Violence and looting has spread to the western city of Bristol, making it the fourth UK city, after London, Birmingham and Liverpool, where authorities are struggling to keep pace with the unrest.
Police in Bristol confirmed that they are dealing with outbreaks of disorder involving about 150 people.
Meanwhile, Liverpool’s police department said officers were responding to a “number of isolated outbreaks of disorder,” the Associated Press reported.
Several vehicles were set ablaze and a number of buildings were attacked, while masked rioters pelted police with debris in the city’s southern neighborhoods.
Riot police were also deployed in Birmingham, as looting spread through the central UK city.
Birmingham’s police confirmed that more than 100 people had been arrested after shops in a main retail district were attacked. A police station on Holyhead Road in the Handsworth section of Birmingham was set on fire.
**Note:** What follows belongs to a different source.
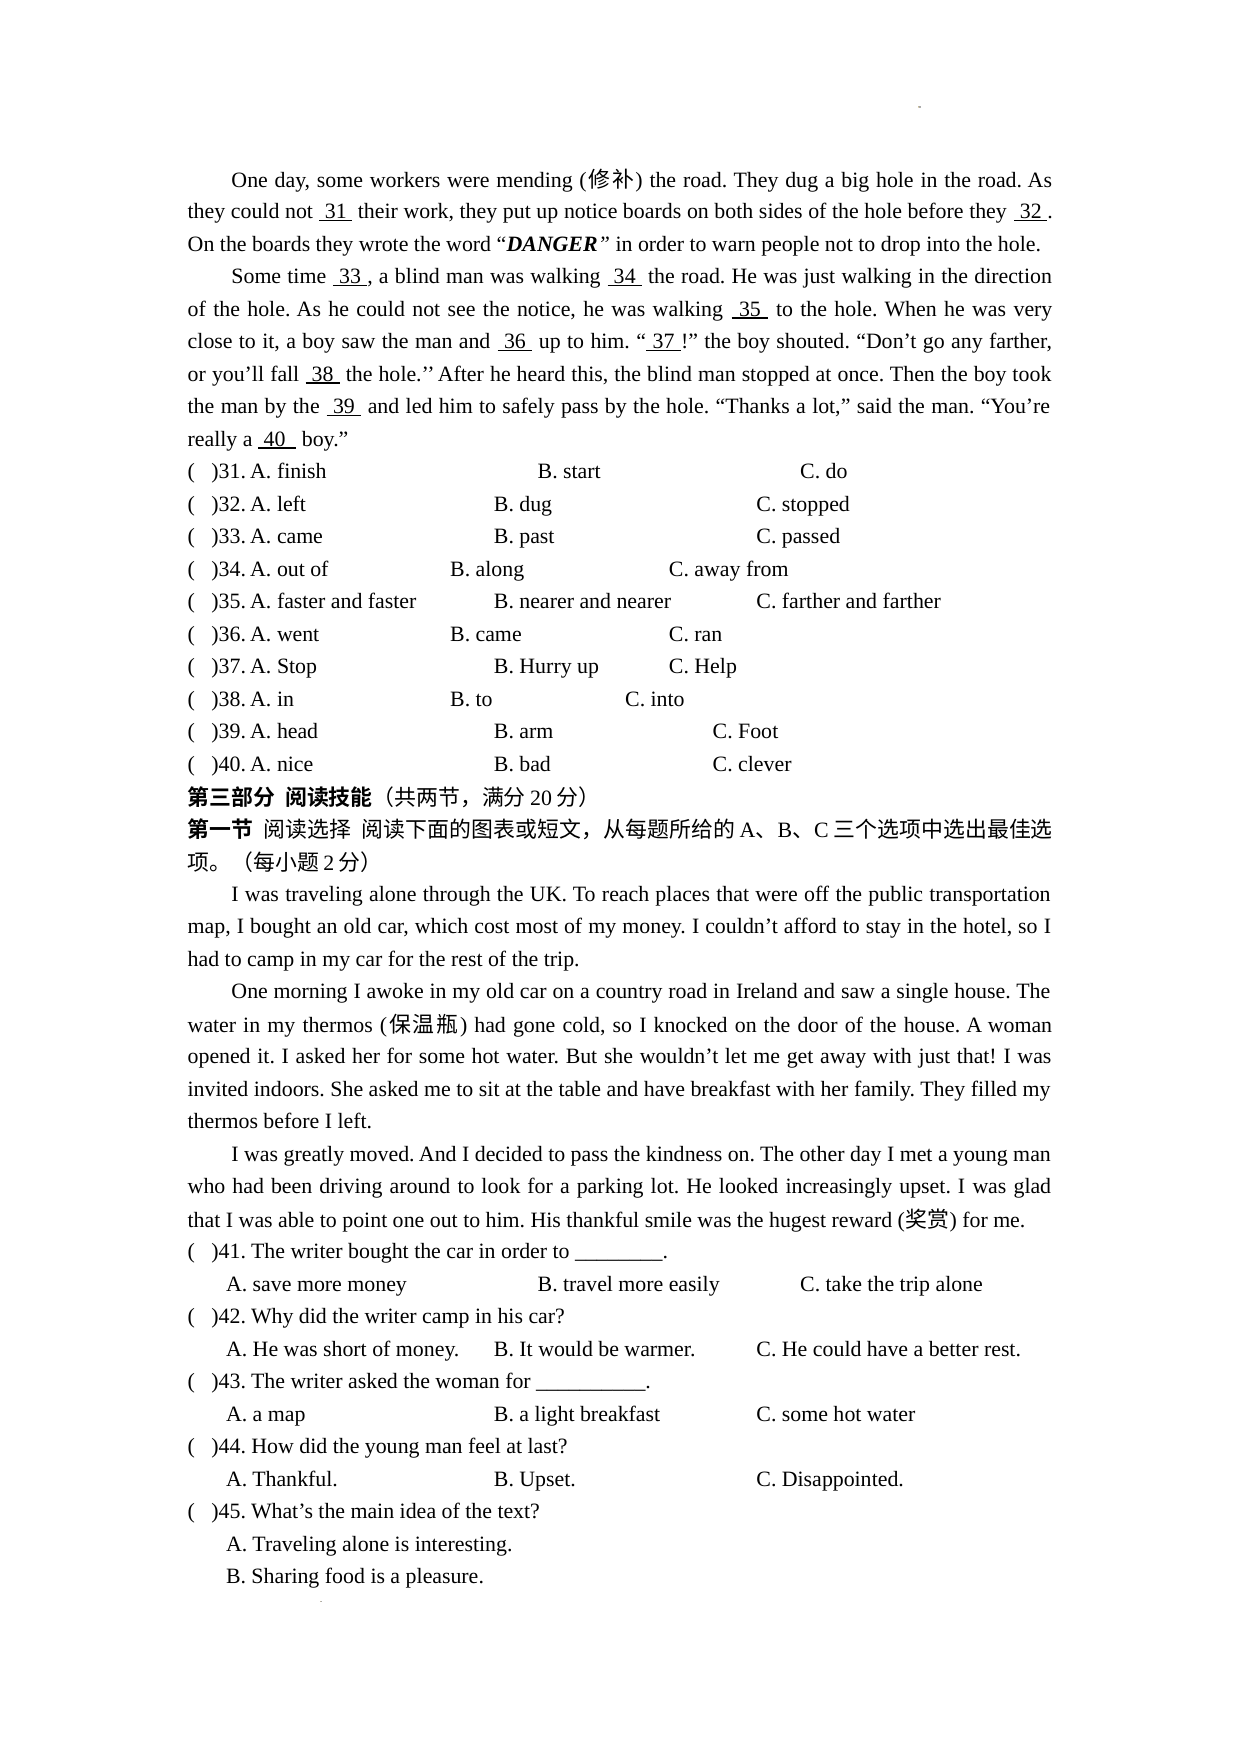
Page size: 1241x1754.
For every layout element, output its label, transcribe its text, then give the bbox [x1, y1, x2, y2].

United Kingdom, Birmingham : A mobile phone store window is seen smashed in the city center of Birmingham, central England, on August 8, 2011 during a night of unrest. (AFP Photo / Paul Ellis)
It followed a major escalation of rioting across London as groups of young people rampaged through neighborhoods across the capital over the weekend.
British Prime Minister David Cameron’s office announced that he had cut short his summer vacation to lead the response to the escalating riots, and would lead a meeting of the government’s crisis committee on Tuesday as police and lawmakers seek to quell the violence.